** TASK **
Return each line of every item below verbatim, keeping the original order.

Excerpt from the dataset
>> Begin

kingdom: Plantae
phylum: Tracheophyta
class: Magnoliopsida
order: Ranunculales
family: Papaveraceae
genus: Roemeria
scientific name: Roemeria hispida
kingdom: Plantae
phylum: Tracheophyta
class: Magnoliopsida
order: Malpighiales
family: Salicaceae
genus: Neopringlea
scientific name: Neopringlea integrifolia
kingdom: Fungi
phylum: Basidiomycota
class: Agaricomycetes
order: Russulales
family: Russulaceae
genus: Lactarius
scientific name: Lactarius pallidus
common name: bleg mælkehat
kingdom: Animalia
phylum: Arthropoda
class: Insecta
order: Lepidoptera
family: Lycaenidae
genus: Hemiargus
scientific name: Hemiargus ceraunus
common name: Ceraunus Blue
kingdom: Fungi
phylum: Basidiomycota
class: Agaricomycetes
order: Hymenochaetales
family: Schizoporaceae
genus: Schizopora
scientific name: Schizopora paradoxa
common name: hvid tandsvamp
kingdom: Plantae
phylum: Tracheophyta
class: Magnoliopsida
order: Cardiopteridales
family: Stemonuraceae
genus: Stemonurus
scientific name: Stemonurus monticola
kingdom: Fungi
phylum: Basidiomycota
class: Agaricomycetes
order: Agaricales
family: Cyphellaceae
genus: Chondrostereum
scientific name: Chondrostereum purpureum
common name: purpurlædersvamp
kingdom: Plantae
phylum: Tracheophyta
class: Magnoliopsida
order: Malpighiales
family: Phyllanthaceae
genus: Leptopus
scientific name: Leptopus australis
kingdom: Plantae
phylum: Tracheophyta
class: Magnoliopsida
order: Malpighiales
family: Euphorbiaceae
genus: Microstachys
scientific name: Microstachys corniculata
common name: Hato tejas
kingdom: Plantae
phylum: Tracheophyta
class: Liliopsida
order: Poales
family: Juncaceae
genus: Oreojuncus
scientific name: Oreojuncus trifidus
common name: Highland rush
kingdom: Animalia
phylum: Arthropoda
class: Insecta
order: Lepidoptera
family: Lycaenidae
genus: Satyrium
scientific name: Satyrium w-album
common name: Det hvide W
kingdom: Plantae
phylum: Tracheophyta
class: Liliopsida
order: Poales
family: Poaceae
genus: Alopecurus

>> End

** WRITTEN SOLUTION **
kingdom: Plantae
phylum: Tracheophyta
class: Magnoliopsida
order: Ranunculales
family: Papaveraceae
genus: Roemeria
scientific name: Roemeria hispida
kingdom: Plantae
phylum: Tracheophyta
class: Magnoliopsida
order: Malpighiales
family: Salicaceae
genus: Neopringlea
scientific name: Neopringlea integrifolia
kingdom: Fungi
phylum: Basidiomycota
class: Agaricomycetes
order: Russulales
family: Russulaceae
genus: Lactarius
scientific name: Lactarius pallidus
common name: bleg mælkehat
kingdom: Animalia
phylum: Arthropoda
class: Insecta
order: Lepidoptera
family: Lycaenidae
genus: Hemiargus
scientific name: Hemiargus ceraunus
common name: Ceraunus Blue
kingdom: Fungi
phylum: Basidiomycota
class: Agaricomycetes
order: Hymenochaetales
family: Schizoporaceae
genus: Schizopora
scientific name: Schizopora paradoxa
common name: hvid tandsvamp
kingdom: Plantae
phylum: Tracheophyta
class: Magnoliopsida
order: Cardiopteridales
family: Stemonuraceae
genus: Stemonurus
scientific name: Stemonurus monticola
kingdom: Fungi
phylum: Basidiomycota
class: Agaricomycetes
order: Agaricales
family: Cyphellaceae
genus: Chondrostereum
scientific name: Chondrostereum purpureum
common name: purpurlædersvamp
kingdom: Plantae
phylum: Tracheophyta
class: Magnoliopsida
order: Malpighiales
family: Phyllanthaceae
genus: Leptopus
scientific name: Leptopus australis
kingdom: Plantae
phylum: Tracheophyta
class: Magnoliopsida
order: Malpighiales
family: Euphorbiaceae
genus: Microstachys
scientific name: Microstachys corniculata
common name: Hato tejas
kingdom: Plantae
phylum: Tracheophyta
class: Liliopsida
order: Poales
family: Juncaceae
genus: Oreojuncus
scientific name: Oreojuncus trifidus
common name: Highland rush
kingdom: Animalia
phylum: Arthropoda
class: Insecta
order: Lepidoptera
family: Lycaenidae
genus: Satyrium
scientific name: Satyrium w-album
common name: Det hvide W
kingdom: Plantae
phylum: Tracheophyta
class: Liliopsida
order: Poales
family: Poaceae
genus: Alopecurus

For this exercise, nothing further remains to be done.